Her roommate, Laura, asked her about the blind date, "How’d it go?" Kim responded, "Oh, Waura”, she replied, “it was wousy."

A female officer arrested a man for drunk driving. The female officer tells the man,

"Sir, you have the right to remain silent. Anything you say can and will be held against you."

The drunk replies, "Tits!"

"Some say the glass is half empty, some say the glass is half full, I say, are you going to drink that?" –Lisa Claymen

Children’s Answers about Angels

  • I only know the names of two angels. Hark and Harold. Gregory, 5
  • I hear angels all the time in my dreams. And I’m sticking with that no matter how many people tell me I’m crazy. Molly, 8
  • Everybody’s got it all wrong. Angels don’t wear halos anymore. I forget why but scientists are working on it. Olive, 9
  • It’s not easy to become an angel! First, you die. Then you go to Heaven then there’s still the flight training to go through. And then you got to agree to wear those angel clothes. Matthew, 9
  • Angels don’t eat but they drink milk from holy cows. Jack, 6
  • Angels talk all the way while they’re flying you up to heaven. The basic message is where you went wrong before you got dead. Daniel, 9
  • Angels have a lot to do and they keep very busy. If you lose a tooth, an angel comes in through your window and leaves money under your pillow. Then when it gets cold, angels go north for the winter. Sara,6
  • All angels are girls because they gotta wear dresses and boys didn’t go for it. Antonia, 9

When serving my National Service in what was Rhodesia…. I was wounded by a grenade. Years later, while on a working visa in Brisbane, I applied for permanent residence.

I went for my TB check-up and was in the waiting room when the young radiographer came running in waving my Xray and exclaimed: "your back is full of shrapnel."

Po-faced I replied… "Gosh…. I had no idea!"

Two muffins are sitting in an oven. One turns to the other and says "Boy it’s hot in here". The other turns around and says "Oh my God, a talking muffin!"

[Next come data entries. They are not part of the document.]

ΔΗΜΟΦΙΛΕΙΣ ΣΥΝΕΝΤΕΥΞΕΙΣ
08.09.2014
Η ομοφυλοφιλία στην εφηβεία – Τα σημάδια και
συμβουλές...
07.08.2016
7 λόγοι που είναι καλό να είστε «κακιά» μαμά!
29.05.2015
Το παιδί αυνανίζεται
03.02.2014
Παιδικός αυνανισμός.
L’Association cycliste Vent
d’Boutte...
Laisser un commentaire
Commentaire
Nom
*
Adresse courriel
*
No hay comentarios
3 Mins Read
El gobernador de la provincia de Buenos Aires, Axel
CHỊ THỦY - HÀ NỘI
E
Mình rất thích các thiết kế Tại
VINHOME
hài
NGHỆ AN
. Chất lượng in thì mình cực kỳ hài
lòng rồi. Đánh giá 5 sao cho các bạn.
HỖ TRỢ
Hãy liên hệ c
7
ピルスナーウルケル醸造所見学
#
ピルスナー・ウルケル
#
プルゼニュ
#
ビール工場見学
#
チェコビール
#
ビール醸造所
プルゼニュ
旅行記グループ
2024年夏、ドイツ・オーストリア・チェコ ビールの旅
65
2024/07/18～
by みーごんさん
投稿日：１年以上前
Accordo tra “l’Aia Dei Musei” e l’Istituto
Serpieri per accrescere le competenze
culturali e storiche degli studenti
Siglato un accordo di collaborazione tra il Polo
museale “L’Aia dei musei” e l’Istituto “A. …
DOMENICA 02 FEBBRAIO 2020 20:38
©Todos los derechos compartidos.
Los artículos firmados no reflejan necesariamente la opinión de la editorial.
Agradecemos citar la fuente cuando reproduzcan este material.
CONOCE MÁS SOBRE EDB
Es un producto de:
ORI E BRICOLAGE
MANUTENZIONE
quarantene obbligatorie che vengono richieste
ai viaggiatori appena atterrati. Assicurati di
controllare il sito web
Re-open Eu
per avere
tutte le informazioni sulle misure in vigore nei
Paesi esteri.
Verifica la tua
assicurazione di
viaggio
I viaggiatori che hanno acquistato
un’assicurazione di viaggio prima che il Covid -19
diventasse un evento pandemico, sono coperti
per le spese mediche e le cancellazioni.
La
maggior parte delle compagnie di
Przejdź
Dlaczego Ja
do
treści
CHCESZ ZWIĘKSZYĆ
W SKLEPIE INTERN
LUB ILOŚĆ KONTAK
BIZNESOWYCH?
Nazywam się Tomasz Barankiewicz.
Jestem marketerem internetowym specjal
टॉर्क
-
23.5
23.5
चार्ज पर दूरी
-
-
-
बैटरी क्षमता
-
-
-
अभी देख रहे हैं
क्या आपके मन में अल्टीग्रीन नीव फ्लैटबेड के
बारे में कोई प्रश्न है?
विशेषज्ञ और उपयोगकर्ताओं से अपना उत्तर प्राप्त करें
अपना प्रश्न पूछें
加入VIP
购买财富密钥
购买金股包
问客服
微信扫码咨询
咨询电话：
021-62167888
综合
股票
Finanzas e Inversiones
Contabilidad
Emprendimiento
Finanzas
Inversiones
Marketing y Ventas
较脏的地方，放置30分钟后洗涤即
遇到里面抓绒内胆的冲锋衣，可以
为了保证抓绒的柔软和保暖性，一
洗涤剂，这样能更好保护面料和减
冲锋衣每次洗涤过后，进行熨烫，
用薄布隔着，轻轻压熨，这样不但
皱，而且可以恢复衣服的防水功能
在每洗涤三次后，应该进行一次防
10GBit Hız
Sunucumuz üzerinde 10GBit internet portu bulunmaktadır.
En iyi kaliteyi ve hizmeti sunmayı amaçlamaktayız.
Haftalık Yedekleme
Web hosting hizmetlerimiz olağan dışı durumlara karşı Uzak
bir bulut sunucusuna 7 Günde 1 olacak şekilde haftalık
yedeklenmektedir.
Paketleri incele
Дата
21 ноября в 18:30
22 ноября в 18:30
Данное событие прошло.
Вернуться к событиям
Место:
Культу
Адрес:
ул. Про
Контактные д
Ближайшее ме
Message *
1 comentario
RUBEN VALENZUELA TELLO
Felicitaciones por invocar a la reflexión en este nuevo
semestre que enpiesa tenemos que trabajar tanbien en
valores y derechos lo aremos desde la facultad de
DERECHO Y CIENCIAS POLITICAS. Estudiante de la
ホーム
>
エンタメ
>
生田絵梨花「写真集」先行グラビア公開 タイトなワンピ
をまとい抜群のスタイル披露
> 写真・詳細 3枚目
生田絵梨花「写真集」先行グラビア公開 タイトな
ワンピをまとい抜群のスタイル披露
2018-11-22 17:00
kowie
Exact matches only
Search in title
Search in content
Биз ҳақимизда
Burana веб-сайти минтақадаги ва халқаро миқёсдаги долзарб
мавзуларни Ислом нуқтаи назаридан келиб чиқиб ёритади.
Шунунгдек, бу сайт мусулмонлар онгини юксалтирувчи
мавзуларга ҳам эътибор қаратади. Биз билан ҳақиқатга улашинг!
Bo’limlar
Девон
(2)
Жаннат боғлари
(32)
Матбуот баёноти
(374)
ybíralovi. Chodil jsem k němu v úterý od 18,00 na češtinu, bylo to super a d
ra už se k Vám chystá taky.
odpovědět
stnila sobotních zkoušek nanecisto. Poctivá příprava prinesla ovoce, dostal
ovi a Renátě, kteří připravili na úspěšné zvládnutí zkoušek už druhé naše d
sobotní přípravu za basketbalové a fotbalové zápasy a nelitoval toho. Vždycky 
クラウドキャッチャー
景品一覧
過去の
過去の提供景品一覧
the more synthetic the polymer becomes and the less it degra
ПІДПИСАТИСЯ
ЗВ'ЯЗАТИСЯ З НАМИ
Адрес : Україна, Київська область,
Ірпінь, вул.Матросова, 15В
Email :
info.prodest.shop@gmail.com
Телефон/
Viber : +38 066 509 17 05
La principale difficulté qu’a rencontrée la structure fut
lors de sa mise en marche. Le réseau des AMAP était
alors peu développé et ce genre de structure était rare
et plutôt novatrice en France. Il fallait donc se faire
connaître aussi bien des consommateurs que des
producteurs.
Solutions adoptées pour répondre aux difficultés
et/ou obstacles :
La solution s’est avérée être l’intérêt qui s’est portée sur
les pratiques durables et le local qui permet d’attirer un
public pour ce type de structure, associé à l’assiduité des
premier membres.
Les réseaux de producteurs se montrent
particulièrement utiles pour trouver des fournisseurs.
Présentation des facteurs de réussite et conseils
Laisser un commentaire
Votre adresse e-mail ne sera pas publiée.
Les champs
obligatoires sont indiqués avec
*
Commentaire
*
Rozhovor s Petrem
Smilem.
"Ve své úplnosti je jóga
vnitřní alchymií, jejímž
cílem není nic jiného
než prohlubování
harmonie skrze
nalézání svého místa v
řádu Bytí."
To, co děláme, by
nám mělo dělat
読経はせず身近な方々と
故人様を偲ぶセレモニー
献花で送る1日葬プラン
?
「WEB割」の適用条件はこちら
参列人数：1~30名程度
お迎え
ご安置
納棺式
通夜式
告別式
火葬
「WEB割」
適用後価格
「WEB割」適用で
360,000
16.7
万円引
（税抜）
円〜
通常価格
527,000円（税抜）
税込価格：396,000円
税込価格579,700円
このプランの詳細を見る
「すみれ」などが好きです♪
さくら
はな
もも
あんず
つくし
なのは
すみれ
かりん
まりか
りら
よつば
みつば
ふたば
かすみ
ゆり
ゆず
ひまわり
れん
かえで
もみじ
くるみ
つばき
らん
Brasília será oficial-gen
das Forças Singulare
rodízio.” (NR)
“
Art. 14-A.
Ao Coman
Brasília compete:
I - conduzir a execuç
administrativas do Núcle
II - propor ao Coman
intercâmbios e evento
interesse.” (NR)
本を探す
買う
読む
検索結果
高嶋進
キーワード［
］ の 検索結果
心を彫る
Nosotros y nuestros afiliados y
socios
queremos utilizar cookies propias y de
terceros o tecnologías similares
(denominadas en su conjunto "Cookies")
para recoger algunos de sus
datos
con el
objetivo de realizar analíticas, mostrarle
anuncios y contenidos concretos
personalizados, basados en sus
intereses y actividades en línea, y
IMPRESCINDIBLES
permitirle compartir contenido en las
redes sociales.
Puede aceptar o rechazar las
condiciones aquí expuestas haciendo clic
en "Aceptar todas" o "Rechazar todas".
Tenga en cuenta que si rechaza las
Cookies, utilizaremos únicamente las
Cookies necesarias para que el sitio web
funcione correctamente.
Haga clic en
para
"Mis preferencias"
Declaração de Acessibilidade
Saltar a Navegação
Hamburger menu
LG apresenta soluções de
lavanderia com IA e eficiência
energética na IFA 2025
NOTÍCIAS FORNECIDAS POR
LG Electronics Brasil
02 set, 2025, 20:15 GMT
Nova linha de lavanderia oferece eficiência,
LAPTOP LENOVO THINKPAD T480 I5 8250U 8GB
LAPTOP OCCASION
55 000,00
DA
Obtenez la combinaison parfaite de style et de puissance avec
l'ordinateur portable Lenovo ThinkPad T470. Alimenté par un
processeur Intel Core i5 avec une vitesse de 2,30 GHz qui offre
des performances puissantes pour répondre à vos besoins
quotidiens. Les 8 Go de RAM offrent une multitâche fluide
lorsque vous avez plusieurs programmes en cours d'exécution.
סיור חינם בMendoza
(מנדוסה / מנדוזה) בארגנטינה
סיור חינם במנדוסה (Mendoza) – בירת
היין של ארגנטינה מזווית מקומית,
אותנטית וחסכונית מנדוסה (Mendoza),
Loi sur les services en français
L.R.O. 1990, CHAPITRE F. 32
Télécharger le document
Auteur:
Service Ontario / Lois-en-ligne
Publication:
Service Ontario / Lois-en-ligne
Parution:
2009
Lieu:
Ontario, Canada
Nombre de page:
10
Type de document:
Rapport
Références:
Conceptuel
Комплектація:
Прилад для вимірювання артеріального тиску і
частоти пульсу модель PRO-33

I was over in Adelaide one weekend and visited a large shopping centre. At lunchtime, I decided to purchase a sandwich. I fronted a sandwich shop in the food hall and asked the young guy (I think he was blonde) behind the counter for a salami sandwich. I said, "Do you have hot salami?"

He replied, "No. Only cold salami, but I can heat some up in the microwave for you."

"This week marks the beginning of the Chinese year of the pig. So, guys, this is our year!" –Jay Leno

A man goes to the doctor with a swollen leg. After a careful examination, the doctor gives the man a pill big enough to choke a horse.

"I’ll be right back with some water," the doctor tells him.

The doctor has been gone a while and the man loses patience. He hobbles out to the drinking fountain, forces the pill down his throat and gobbles down water until the pill clears his throat. He hobbles back into the examining room.

The doctor comes back with a bucket of warm water. "Ok, after the tablet dissolves, soak that leg for at least 30 minutes."

At Duke University , there were four students taking chemistry and all of them had an "A" so far. These four friends were so confident, that the weekend before finals they decided to visit some friends and have a big party. They had a great time, but after all the hearty partying, they slept all day Sunday and didn’t make it back to Duke until early Monday morning.

Rather than taking the final then, they decided that after the final they would explain to their professor why they missed it. They said that they visited friends but on the way back they had a flat tyre. As a result, they missed the final. The professor agreed they could make up the final the next day. The guys were excited and relieved. They studied that night for the exam.

The Professor placed them in separate rooms and gave them a test booklet. They quickly answered the first problem, worth 5 points. Cool, they thought! Each one in a separate room, thinking this was going to be easy…. then they turned the page.

On the second page was written….

For 95 points: Which tyre?________

As the storm raged, the captain realized his ship was sinking fast. He called out, "Anyone here know how to pray?"

One man stepped forward. "Aye, Captain, I know how to pray."

"Good," said the captain……"you pray while the rest of us put on our life jackets – we’re one short."